» **About this task**
Search the data for "modules" and copy every matching line.

» **Dataset excerpts**
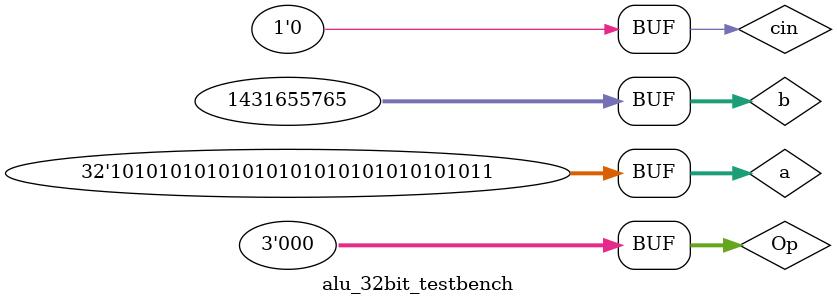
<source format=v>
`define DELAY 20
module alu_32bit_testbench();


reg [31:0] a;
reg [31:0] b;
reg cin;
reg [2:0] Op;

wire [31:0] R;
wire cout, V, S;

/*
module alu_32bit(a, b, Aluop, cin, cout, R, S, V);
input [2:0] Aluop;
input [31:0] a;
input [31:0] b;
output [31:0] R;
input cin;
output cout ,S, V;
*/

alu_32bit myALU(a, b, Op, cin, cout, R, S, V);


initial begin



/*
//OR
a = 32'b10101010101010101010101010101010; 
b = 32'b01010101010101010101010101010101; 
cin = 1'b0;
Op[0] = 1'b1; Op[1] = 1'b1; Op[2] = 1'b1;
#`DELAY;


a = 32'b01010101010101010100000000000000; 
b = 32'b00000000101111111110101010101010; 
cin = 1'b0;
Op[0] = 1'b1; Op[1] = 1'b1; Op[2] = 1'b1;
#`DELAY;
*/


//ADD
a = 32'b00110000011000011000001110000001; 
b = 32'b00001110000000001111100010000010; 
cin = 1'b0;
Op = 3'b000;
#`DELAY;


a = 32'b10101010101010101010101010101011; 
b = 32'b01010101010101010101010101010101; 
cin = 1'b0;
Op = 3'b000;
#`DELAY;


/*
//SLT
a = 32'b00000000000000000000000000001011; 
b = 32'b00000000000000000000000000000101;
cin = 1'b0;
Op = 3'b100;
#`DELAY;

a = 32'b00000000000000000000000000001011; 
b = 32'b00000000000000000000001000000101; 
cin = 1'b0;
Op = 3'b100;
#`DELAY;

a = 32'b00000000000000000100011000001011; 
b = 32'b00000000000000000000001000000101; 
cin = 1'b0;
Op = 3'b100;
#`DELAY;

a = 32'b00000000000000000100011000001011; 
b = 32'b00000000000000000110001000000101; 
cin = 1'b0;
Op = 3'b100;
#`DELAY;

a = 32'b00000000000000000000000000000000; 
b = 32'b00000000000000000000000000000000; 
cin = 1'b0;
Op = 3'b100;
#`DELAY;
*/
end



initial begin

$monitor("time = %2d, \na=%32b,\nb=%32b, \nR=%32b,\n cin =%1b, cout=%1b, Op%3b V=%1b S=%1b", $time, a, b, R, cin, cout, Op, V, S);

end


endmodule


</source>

...

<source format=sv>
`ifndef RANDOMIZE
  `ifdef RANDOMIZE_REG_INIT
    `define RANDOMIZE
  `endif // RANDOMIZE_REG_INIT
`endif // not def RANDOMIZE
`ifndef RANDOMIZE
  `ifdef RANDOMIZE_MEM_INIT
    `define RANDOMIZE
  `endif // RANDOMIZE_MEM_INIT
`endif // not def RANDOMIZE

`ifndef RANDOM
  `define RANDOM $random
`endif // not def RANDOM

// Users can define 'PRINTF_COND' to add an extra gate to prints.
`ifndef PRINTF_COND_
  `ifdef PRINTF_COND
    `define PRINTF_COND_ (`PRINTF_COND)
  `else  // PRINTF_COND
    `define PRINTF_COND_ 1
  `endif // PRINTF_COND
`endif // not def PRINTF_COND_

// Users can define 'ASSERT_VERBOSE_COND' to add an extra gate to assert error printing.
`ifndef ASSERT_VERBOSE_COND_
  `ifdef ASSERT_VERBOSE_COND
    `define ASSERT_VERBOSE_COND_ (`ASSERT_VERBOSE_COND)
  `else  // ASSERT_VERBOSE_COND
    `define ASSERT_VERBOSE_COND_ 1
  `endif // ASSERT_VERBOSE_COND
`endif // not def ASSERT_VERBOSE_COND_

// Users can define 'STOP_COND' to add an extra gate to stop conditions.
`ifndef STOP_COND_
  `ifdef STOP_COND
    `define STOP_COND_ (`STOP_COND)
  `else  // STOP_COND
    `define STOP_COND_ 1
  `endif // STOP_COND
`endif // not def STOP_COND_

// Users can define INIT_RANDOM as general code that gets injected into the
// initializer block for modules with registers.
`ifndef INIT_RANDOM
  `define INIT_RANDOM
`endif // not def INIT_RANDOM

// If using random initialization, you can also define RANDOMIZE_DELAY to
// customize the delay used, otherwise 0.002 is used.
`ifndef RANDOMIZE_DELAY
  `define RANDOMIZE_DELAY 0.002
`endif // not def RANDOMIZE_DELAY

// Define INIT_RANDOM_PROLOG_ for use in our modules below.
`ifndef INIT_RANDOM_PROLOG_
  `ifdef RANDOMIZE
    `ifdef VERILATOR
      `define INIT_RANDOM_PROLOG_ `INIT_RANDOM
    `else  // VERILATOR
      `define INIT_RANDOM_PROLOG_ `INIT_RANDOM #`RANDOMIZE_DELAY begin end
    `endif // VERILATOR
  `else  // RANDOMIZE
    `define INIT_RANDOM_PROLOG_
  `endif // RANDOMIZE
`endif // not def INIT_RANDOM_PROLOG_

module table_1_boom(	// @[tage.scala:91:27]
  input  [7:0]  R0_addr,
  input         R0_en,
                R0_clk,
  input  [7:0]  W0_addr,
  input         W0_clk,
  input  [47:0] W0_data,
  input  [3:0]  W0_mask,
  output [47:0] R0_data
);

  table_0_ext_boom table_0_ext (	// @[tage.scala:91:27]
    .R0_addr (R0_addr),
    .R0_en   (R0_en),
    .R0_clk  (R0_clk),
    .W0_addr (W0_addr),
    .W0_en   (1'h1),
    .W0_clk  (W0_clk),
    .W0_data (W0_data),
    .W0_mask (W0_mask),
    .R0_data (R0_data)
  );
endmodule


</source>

...

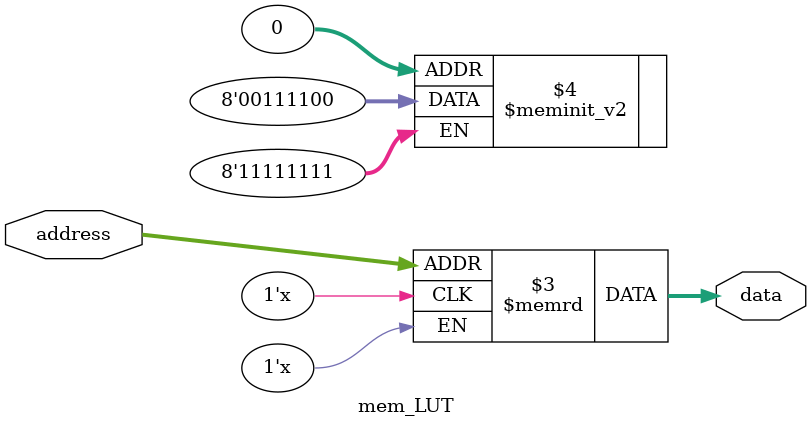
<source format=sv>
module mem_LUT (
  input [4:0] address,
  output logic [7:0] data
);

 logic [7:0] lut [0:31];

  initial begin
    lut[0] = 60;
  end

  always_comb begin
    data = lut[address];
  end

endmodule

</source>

» **Task response**
// initializer block for modules with registers.
// Define INIT_RANDOM_PROLOG_ for use in our modules below.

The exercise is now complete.